A short one :)

There's not a day where I don't feel so lonely,
Everyday went by looking at my phone the whole time.
I'd look for someone who'd call or text to make me feel homely.
All of the ringtone I'd receive would be my alarm chime.

I don't know what to say or how to put things through,
All I've wanted in this lock-down is not to be felt alone.
I've been taught to not give up no matter what life threw, (at you)
It's slow but the seeds of depression have been sown.

It could be all in my head, overthinking as I always do,
But this time I feel myself that I'm losing myself into wreckage.
Wake me up, please do before I you too,
Else you'll find me dead before you reach your old age.

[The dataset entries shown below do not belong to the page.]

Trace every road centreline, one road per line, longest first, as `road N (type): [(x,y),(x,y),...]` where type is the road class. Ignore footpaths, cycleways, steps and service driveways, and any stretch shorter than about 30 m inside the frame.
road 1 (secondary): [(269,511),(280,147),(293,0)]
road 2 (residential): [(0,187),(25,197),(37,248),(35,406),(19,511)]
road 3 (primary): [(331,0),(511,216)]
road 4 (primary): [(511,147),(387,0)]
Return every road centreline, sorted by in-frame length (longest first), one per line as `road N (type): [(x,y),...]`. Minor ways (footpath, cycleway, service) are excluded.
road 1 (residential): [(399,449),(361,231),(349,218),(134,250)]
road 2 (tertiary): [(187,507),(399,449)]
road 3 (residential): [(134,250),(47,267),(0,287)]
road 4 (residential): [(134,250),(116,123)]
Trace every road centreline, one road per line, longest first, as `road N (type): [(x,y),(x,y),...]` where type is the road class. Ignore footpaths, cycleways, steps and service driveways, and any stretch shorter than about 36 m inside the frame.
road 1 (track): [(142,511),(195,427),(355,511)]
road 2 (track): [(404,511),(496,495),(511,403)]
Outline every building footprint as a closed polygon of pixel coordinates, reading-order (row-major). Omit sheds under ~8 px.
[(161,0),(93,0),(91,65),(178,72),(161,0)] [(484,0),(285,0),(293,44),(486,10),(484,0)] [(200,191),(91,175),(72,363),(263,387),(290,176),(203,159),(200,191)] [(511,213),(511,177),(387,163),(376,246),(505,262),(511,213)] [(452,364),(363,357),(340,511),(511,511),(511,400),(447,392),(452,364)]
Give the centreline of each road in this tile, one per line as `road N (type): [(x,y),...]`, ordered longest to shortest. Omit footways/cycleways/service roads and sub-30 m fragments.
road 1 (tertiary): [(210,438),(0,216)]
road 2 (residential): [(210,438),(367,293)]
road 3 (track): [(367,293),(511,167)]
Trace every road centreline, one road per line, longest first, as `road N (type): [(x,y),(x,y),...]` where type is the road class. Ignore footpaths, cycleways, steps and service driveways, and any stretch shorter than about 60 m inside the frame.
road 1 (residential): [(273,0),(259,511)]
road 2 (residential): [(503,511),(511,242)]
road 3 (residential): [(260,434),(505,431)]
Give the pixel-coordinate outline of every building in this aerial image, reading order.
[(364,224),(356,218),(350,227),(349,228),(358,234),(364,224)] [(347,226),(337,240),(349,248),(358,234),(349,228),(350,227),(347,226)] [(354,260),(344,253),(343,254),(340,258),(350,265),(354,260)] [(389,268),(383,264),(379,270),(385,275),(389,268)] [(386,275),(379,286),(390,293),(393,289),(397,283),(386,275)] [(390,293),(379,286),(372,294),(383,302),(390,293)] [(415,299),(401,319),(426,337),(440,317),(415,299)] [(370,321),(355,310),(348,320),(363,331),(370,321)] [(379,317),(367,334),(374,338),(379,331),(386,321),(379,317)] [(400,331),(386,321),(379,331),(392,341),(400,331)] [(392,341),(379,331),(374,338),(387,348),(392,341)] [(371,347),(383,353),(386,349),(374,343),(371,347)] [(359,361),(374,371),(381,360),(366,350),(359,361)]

I write this down at 5 AM today to make myself realize the sleep I've lost,
Yes I've been up all night not able to crash into my bed.
After all the pain and suffering has a rich cost,
I can't get the saddening demons out of my head.

I told myself that I'd write something positive and happy,
Guess this is the most positive I could have eventually got.
I sound all sad, dissappointed, bruised and crappy.
Everyone's with their hopes for me to do a lot.

I feel defeated even though I haven't faced most of it yet,
No this is not the end of me, I'll rise stronger I swear.
I'll make myself rough and tough with all my blood and sweat,
Maybe then I'll be a man you'll can bear.